I'd also like to point out that the "women" to whom you refer (you say they simply need to graduate high school, stop having babies and (somehow also) marry the fathers of their children) are actually GIRLS. Children or teenagers. Kids whose parents probably aren't taking an active role in their lives due to the challenge of working two or three low-paying jobs.

I don't have any sweeping statistics, but I do know a couple of single mothers who, due to their middle and upper class roots, are highly educated and making a good living. I can't imagine there are too many rich families with kids who've dropped out of high school. It's just not considered an option for them. Do you think that if a teenage girl from a wealthy family gets pregnant, she ends up living in poverty? That is exactly what you are implying. And it's just plain off the mark.

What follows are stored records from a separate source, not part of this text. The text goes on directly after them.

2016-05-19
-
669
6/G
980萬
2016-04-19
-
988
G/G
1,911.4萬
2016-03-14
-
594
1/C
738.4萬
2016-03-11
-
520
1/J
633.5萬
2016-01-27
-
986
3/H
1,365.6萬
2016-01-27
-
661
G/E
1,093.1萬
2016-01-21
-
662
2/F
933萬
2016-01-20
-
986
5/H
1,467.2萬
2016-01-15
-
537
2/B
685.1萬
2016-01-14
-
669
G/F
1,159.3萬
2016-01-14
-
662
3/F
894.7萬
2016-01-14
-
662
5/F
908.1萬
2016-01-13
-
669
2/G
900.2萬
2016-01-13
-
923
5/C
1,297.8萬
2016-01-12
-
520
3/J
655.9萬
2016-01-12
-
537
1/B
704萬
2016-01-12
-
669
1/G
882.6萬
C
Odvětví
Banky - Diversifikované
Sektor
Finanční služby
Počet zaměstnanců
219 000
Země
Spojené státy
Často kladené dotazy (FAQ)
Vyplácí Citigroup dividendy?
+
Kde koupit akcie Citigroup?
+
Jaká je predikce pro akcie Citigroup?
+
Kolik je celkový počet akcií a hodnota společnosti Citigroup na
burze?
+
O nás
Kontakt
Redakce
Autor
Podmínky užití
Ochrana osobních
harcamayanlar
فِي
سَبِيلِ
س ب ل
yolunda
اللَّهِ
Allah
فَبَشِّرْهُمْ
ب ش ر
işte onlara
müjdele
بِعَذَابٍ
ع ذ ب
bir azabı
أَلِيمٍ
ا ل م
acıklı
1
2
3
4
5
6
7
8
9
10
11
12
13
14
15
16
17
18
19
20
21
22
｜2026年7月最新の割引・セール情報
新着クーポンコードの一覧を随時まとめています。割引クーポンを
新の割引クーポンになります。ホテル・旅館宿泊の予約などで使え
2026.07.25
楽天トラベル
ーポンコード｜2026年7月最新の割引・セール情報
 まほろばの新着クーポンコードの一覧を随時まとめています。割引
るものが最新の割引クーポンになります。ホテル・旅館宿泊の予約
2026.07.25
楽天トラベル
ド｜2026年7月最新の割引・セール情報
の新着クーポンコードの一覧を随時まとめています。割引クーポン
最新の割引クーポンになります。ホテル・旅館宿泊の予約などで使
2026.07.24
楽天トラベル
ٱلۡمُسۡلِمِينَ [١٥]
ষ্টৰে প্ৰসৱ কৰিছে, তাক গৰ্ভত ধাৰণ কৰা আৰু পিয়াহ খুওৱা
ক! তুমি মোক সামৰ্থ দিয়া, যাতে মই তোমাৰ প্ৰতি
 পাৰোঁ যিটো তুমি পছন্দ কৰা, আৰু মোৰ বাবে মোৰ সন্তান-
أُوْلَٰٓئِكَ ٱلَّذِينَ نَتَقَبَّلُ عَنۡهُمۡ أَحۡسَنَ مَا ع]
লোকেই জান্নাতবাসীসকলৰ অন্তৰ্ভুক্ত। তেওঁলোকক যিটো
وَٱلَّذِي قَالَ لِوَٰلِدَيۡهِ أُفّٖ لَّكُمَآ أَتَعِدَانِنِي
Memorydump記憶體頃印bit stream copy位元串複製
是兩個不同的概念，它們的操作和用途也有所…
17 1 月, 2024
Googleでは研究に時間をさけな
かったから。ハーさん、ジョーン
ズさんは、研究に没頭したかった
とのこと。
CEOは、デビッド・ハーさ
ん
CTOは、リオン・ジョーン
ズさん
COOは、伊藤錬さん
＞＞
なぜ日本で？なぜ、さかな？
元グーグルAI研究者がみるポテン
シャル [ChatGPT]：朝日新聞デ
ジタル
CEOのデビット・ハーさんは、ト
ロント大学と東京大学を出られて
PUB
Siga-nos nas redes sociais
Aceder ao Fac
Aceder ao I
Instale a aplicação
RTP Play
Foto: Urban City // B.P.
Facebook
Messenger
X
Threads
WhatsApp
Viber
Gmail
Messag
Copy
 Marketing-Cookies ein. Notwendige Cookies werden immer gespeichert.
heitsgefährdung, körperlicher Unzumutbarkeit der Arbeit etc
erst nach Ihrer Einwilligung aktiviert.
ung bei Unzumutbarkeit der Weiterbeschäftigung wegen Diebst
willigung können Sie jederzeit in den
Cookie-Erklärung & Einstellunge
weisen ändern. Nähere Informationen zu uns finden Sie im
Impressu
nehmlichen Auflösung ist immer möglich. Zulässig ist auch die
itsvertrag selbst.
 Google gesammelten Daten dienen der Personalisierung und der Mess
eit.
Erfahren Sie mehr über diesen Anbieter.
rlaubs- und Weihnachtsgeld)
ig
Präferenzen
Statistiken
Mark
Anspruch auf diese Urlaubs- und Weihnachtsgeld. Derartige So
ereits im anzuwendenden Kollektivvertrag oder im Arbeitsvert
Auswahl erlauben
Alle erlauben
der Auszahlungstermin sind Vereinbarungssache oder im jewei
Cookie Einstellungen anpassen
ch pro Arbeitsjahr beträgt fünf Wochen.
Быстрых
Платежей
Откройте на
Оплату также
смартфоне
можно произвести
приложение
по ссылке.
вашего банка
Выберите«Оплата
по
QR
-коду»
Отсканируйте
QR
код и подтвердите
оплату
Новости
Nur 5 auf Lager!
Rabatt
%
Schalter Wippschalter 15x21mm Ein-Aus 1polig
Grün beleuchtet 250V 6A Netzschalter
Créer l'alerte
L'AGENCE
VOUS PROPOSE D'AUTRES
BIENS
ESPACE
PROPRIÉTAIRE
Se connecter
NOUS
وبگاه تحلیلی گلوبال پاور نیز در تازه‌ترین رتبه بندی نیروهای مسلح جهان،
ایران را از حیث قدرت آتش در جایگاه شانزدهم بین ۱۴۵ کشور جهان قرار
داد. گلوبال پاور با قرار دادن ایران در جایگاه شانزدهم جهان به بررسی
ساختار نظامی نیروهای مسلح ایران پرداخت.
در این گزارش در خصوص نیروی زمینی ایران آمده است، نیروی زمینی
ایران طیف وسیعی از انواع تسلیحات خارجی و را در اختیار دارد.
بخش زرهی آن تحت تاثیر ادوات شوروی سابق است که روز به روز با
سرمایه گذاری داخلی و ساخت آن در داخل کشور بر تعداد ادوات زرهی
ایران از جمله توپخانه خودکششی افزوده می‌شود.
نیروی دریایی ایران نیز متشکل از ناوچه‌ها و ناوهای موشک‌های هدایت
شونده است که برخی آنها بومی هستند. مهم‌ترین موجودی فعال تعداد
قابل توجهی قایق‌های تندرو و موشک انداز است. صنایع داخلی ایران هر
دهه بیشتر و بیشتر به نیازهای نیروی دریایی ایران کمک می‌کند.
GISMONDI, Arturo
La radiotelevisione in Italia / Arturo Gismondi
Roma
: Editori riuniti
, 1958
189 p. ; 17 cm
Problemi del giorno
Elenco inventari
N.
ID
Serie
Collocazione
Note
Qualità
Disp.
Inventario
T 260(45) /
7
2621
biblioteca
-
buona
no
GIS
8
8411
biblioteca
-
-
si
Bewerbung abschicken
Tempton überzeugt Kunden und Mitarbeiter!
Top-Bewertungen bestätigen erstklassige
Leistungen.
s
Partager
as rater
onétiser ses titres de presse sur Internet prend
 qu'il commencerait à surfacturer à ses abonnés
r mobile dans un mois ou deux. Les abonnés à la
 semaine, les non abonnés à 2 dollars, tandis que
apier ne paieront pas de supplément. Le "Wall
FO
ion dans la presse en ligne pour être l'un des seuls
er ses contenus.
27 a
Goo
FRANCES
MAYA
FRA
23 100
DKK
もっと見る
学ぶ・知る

Also, I think that Robert Reich is a compassionate genius who genuinely cares about people in need. In fact, he's dedicated his life to being their advocate. Why you'd carry such disdain for someone like that is really amazing to me.

Let's open a dialogue.

Amber

Norma said...

Amber--It's a huge mistake to ask a librarian to cite her sources--because we can do it. It's also a mistake to call me wrong, because I'll walk all over that one.

However, knowing this is an ideological difference, not a misreading of the facts, I will tell you that my original source is taken from a 1990s gov't report by a member of Clinton's cabinet. I cite it often here at this blog because the simplicity and common sense of it is just amazing. His research, done by staff I assume, was from sifting through reports on root causes of poverty done at our expense. Government has failed time and again where personal responsibility and dignity has succeeded.

As far as new bricks = not better students, those reports are out there too, but the one that comes to mind I think was in Kansas City--I watched a program about it on TV. Fabulous architecture, all the latest technology, swimming pool, gym, every imaginable perk a kid could want, and the test scores didn't budge. On the other hand, when inner city or poor parents care and are given vouchers to move their children to schools with high standards and strict discipline, the type of building makes no difference--the kids succeed. Parents who care + high standards in the school will win every time. Without parental involvement, it is terribly hard to make the educational system work. Teachers' unions are not going to let this happen (vouchers) because they'd have to admit their methods are failing.